◆ Data:
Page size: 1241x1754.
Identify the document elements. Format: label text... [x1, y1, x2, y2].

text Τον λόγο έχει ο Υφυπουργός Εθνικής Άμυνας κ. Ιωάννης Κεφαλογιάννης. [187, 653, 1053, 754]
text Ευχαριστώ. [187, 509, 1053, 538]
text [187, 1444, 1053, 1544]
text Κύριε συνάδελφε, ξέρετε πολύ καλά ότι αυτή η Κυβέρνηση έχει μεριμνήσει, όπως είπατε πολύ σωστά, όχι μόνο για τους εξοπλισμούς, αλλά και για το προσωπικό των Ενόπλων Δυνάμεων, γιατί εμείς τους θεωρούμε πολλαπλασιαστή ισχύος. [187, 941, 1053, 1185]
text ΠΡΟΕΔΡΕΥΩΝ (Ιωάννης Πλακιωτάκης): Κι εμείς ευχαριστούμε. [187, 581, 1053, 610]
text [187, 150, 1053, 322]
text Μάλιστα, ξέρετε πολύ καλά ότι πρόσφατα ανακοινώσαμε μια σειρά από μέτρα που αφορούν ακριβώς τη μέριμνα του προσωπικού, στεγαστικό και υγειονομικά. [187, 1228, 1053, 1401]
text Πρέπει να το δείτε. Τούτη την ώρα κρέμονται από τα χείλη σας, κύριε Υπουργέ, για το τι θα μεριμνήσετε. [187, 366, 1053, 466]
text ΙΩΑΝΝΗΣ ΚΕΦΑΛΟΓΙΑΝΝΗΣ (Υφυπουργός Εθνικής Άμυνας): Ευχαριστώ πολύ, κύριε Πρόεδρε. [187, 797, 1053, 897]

◆ Exercise objective: Print every line of the records exactly. Omit nothing.

◆ Solution to this task:
Page size: 1241x1754.
Identify the document elements. Format: label text... [x1, y1, x2, y2].

text Τον λόγο έχει ο Υφυπουργός Εθνικής Άμυνας κ. Ιωάννης Κεφαλογιάννης. [187, 653, 1053, 754]
text Ευχαριστώ. [187, 509, 1053, 538]
text [187, 1444, 1053, 1544]
text Κύριε συνάδελφε, ξέρετε πολύ καλά ότι αυτή η Κυβέρνηση έχει μεριμνήσει, όπως είπατε πολύ σωστά, όχι μόνο για τους εξοπλισμούς, αλλά και για το προσωπικό των Ενόπλων Δυνάμεων, γιατί εμείς τους θεωρούμε πολλαπλασιαστή ισχύος. [187, 941, 1053, 1185]
text ΠΡΟΕΔΡΕΥΩΝ (Ιωάννης Πλακιωτάκης): Κι εμείς ευχαριστούμε. [187, 581, 1053, 610]
text [187, 150, 1053, 322]
text Μάλιστα, ξέρετε πολύ καλά ότι πρόσφατα ανακοινώσαμε μια σειρά από μέτρα που αφορούν ακριβώς τη μέριμνα του προσωπικού, στεγαστικό και υγειονομικά. [187, 1228, 1053, 1401]
text Πρέπει να το δείτε. Τούτη την ώρα κρέμονται από τα χείλη σας, κύριε Υπουργέ, για το τι θα μεριμνήσετε. [187, 366, 1053, 466]
text ΙΩΑΝΝΗΣ ΚΕΦΑΛΟΓΙΑΝΝΗΣ (Υφυπουργός Εθνικής Άμυνας): Ευχαριστώ πολύ, κύριε Πρόεδρε. [187, 797, 1053, 897]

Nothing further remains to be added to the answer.